Try it
Copy out exactly the stretch below, from the line with "Figure 13: Stress" through the line with "Fig. 2. Wave-wave", both included; the pictures stay out.

Material provided
:::

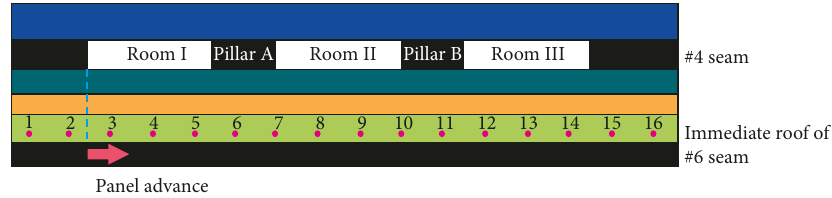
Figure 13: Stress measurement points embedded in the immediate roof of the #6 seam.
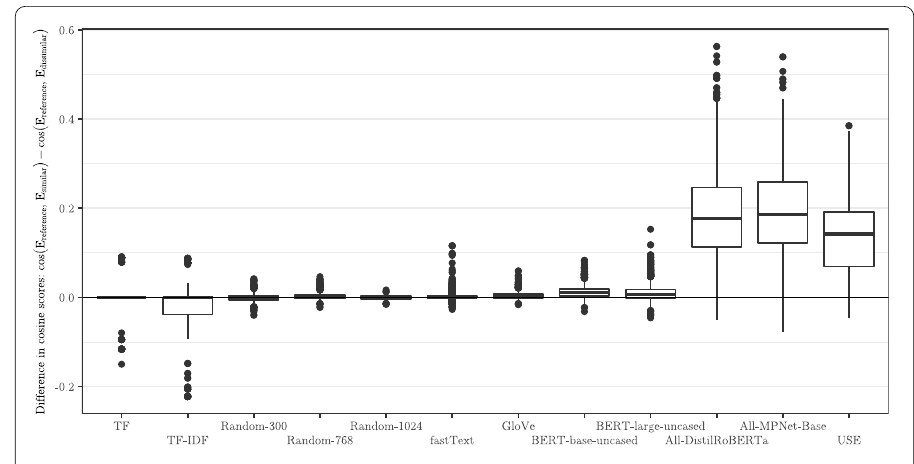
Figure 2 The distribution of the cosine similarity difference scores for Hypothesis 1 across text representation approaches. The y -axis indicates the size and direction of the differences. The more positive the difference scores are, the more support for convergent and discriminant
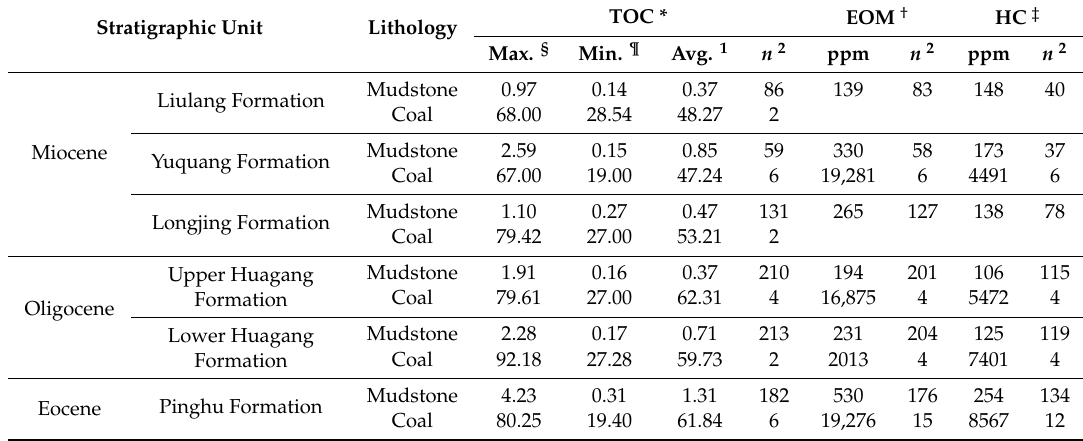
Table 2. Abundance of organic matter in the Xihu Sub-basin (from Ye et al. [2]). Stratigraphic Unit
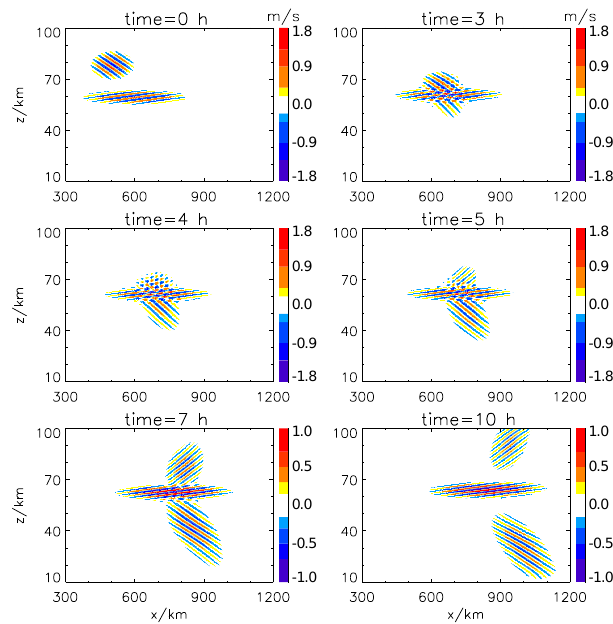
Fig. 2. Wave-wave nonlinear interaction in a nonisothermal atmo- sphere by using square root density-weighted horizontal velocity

:::

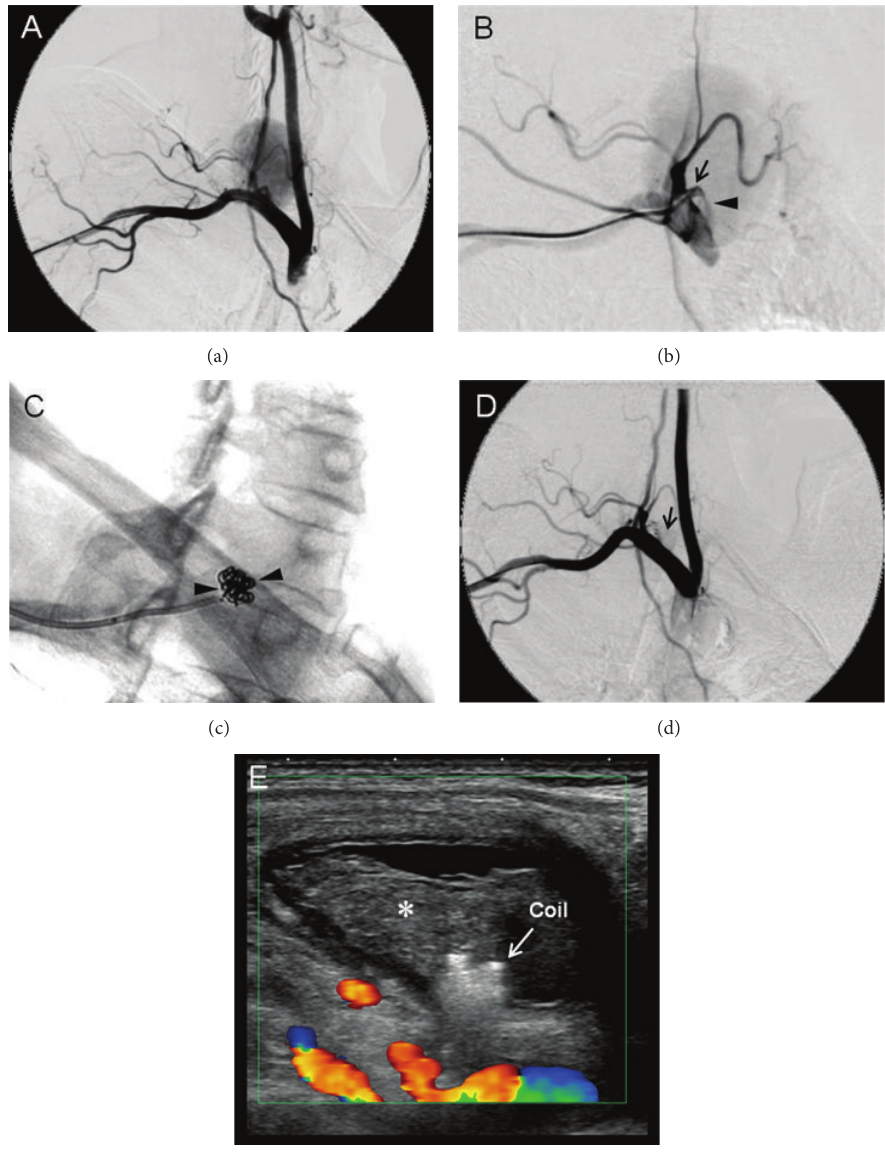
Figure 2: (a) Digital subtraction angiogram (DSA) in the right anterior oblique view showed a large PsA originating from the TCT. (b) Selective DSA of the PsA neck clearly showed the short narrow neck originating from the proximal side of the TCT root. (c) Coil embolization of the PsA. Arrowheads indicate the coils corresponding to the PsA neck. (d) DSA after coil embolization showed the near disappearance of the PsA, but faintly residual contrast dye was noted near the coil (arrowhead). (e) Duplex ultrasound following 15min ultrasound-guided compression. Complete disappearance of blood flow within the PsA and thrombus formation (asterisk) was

:::

Reply
Figure 13: Stress measurement points embedded in the immediate roof of the #6 seam.
Figure 2 The distribution of the cosine similarity difference scores for Hypothesis 1 across text representation approaches. The y -axis indicates the size and direction of the differences. The more positive the difference scores are, the more support for convergent and discriminant
Table 2. Abundance of organic matter in the Xihu Sub-basin (from Ye et al. [2]). Stratigraphic Unit
Fig. 2. Wave-wave nonlinear interaction in a nonisothermal atmo- sphere by using square root density-weighted horizontal velocity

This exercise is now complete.